4.4.4          State the effect of wind and atmospheric turbulence on the following:

(a)        strength of vortices;

(b)        longevity of vortices;

(c)        location and direction of movement of vortices.

4.5.1          Describe how the hazard from thrust stream turbulence varies with changes in engine power and distance from the source.

5.   Navigation

5.1             Charts

5.1.1          Identify the major features displayed on visual charts.

5.1.2          State the charts used to identify controlled airspace (CTA) and prohibited, restricted and danger (PRD) areas.

5.2             Documentation

5.2.1          Determine runway data from ERSA for a given airport.

5.2.2          Determine data pertaining to Prohibited, Restricted and Danger areas.

5.2.3          Use ERSA to determine the time a restricted area is active.

6.1             Airworthiness and aircraft equipment

6.1.1          State the documents required to determine the serviceability of an aircraft.

6.1.2          Describe how to certify the aircraft for flight.

6.1.3          Describe the process to record an aircraft defect on a release to service document (maintenance release).

6.2 Take-off and landing performance

6.2.1          Differentiate between pressure height and density height.

6.2.2          Describe how to use an altimeter to obtain:

(a)        local QNH at an aerodrome;

(b)        pressure height of an aerodrome;

(c)        elevation of an aerodrome.

6.2.3          Calculate the following:

(a)        density altitude given pressure altitude (or elevation and QNH) and temperature;

(b)        pressure altitude given airfield elevation and QNH.

6.2.4          State the effect (increase/decrease) of the following factors on take-off, landing, and take-off climb performance:

(a)        strength of headwind/tailwind component;

(b)        air temperature;

(c)        QNH;

(d)        airfield elevation;

(e)        ground effect and windshear;

(f)         frost on an aircraft.

6.2.5          Explain the following terms:

(a)        maximum structural take-off and landing weight;

(b)        climb weight limit.

6.3.1          Explain the following terms/abbreviations:

(a)        normal operating speed (V_NO);

(b)        never exceed speed (V_NE);

(c)        maximum manoeuvre speed (V_A);

(d)        turbulence penetration speed (V_B);

(e)        limit and design load factors.

6.3.2          Describe situations which may result in an aircraft exceeding speed limits and load factor limits.

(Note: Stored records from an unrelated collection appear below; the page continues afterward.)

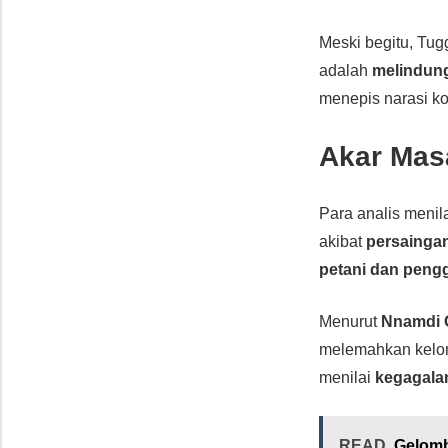
Meski begitu, Tu
adalah
melindung
menepis narasi kon
Akar Mas
Para analis menil
akibat
persaingan
petani dan peng
Menurut
Nnamdi 
melemahkan kelom
menilai
kegagalan
READ
Gelomb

6.4.1          Explain the meaning of the following terms used in the computation of weight and balance data:

(a)        datum;

(b)        arm;

(c)        moment;

(d)        station;

(e)        centre of gravity and limits;

(f)         empty weight;

(g)        operating weight;

(h)        MTOW;

(i)         zero fuel weight (MZFW);

(j)         MLW.

6.4.2          Calculate the following weight and balance information:

(a)        MTOW;

(b)        capacity and arm of the baggage lockers;

(c)        capacity, arm, grade and specific gravity of the fuel;

(d)        location and arms of the seating.

6.4.3          Determine if an aircraft is loaded within the prescribed CG for the aircraft.

6.4.4          State the likely results of exceeding aircraft weight limits.